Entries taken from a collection
········

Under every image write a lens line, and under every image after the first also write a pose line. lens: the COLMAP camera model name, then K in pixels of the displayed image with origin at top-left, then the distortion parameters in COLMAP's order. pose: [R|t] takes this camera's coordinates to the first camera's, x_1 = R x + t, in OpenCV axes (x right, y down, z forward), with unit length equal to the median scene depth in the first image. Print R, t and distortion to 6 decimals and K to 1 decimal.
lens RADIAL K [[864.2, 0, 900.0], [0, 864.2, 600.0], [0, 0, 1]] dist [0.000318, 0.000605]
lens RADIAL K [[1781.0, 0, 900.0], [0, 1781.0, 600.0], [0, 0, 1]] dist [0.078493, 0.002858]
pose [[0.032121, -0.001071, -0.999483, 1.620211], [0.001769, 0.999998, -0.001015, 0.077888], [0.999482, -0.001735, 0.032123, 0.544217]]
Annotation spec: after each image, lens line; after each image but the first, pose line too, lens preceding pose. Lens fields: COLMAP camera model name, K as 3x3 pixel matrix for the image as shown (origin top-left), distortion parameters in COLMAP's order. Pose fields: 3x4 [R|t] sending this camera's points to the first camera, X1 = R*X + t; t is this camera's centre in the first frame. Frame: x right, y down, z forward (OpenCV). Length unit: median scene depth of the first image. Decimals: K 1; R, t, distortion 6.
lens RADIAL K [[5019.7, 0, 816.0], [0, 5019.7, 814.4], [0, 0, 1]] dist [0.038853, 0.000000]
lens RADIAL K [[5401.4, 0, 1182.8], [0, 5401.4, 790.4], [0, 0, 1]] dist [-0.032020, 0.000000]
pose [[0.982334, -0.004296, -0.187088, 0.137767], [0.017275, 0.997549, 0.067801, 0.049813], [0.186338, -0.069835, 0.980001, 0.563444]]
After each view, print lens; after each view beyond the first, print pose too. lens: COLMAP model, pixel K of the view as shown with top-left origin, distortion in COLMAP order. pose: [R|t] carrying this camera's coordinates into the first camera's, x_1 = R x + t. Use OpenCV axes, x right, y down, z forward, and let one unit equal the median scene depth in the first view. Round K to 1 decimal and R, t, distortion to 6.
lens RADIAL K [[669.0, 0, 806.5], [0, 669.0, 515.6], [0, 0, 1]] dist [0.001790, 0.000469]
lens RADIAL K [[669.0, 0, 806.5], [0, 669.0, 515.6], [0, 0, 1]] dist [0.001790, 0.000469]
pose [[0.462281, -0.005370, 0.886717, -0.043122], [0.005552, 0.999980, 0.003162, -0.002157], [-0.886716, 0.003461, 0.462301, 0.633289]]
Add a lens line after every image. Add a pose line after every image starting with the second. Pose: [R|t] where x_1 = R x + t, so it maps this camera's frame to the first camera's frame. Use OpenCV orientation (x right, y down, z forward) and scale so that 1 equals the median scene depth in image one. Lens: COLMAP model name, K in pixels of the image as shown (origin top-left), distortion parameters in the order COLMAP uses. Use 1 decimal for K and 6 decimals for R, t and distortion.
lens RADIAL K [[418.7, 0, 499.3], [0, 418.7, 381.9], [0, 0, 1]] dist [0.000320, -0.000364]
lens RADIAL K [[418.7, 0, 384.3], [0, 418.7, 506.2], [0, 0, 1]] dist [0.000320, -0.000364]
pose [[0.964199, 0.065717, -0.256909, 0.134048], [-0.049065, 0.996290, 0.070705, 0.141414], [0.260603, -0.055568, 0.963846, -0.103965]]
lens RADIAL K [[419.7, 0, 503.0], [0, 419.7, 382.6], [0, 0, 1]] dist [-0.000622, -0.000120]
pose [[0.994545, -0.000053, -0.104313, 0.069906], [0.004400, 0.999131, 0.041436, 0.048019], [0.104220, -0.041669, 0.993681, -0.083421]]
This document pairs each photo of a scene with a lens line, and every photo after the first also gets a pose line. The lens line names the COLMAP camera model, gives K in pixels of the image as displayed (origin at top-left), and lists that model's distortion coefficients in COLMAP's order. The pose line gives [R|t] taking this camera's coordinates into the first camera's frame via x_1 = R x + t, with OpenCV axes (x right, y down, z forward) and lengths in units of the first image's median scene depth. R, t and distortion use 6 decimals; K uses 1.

········

**WORK TO COMPLETE**
An acceptable answer repeats every entry exactly, with nothing omitted.

**SOLVED PROBLEM**
Under every image write a lens line, and under every image after the first also write a pose line. lens: the COLMAP camera model name, then K in pixels of the displayed image with origin at top-left, then the distortion parameters in COLMAP's order. pose: [R|t] takes this camera's coordinates to the first camera's, x_1 = R x + t, in OpenCV axes (x right, y down, z forward), with unit length equal to the median scene depth in the first image. Print R, t and distortion to 6 decimals and K to 1 decimal.
lens RADIAL K [[864.2, 0, 900.0], [0, 864.2, 600.0], [0, 0, 1]] dist [0.000318, 0.000605]
lens RADIAL K [[1781.0, 0, 900.0], [0, 1781.0, 600.0], [0, 0, 1]] dist [0.078493, 0.002858]
pose [[0.032121, -0.001071, -0.999483, 1.620211], [0.001769, 0.999998, -0.001015, 0.077888], [0.999482, -0.001735, 0.032123, 0.544217]]
Annotation spec: after each image, lens line; after each image but the first, pose line too, lens preceding pose. Lens fields: COLMAP camera model name, K as 3x3 pixel matrix for the image as shown (origin top-left), distortion parameters in COLMAP's order. Pose fields: 3x4 [R|t] sending this camera's points to the first camera, X1 = R*X + t; t is this camera's centre in the first frame. Frame: x right, y down, z forward (OpenCV). Length unit: median scene depth of the first image. Decimals: K 1; R, t, distortion 6.
lens RADIAL K [[5019.7, 0, 816.0], [0, 5019.7, 814.4], [0, 0, 1]] dist [0.038853, 0.000000]
lens RADIAL K [[5401.4, 0, 1182.8], [0, 5401.4, 790.4], [0, 0, 1]] dist [-0.032020, 0.000000]
pose [[0.982334, -0.004296, -0.187088, 0.137767], [0.017275, 0.997549, 0.067801, 0.049813], [0.186338, -0.069835, 0.980001, 0.563444]]
After each view, print lens; after each view beyond the first, print pose too. lens: COLMAP model, pixel K of the view as shown with top-left origin, distortion in COLMAP order. pose: [R|t] carrying this camera's coordinates into the first camera's, x_1 = R x + t. Use OpenCV axes, x right, y down, z forward, and let one unit equal the median scene depth in the first view. Round K to 1 decimal and R, t, distortion to 6.
lens RADIAL K [[669.0, 0, 806.5], [0, 669.0, 515.6], [0, 0, 1]] dist [0.001790, 0.000469]
lens RADIAL K [[669.0, 0, 806.5], [0, 669.0, 515.6], [0, 0, 1]] dist [0.001790, 0.000469]
pose [[0.462281, -0.005370, 0.886717, -0.043122], [0.005552, 0.999980, 0.003162, -0.002157], [-0.886716, 0.003461, 0.462301, 0.633289]]
Add a lens line after every image. Add a pose line after every image starting with the second. Pose: [R|t] where x_1 = R x + t, so it maps this camera's frame to the first camera's frame. Use OpenCV orientation (x right, y down, z forward) and scale so that 1 equals the median scene depth in image one. Lens: COLMAP model name, K in pixels of the image as shown (origin top-left), distortion parameters in the order COLMAP uses. Use 1 decimal for K and 6 decimals for R, t and distortion.
lens RADIAL K [[418.7, 0, 499.3], [0, 418.7, 381.9], [0, 0, 1]] dist [0.000320, -0.000364]
lens RADIAL K [[418.7, 0, 384.3], [0, 418.7, 506.2], [0, 0, 1]] dist [0.000320, -0.000364]
pose [[0.964199, 0.065717, -0.256909, 0.134048], [-0.049065, 0.996290, 0.070705, 0.141414], [0.260603, -0.055568, 0.963846, -0.103965]]
lens RADIAL K [[419.7, 0, 503.0], [0, 419.7, 382.6], [0, 0, 1]] dist [-0.000622, -0.000120]
pose [[0.994545, -0.000053, -0.104313, 0.069906], [0.004400, 0.999131, 0.041436, 0.048019], [0.104220, -0.041669, 0.993681, -0.083421]]
This document pairs each photo of a scene with a lens line, and every photo after the first also gets a pose line. The lens line names the COLMAP camera model, gives K in pixels of the image as displayed (origin at top-left), and lists that model's distortion coefficients in COLMAP's order. The pose line gives [R|t] taking this camera's coordinates into the first camera's frame via x_1 = R x + t, with OpenCV axes (x right, y down, z forward) and lengths in units of the first image's median scene depth. R, t and distortion use 6 decimals; K uses 1.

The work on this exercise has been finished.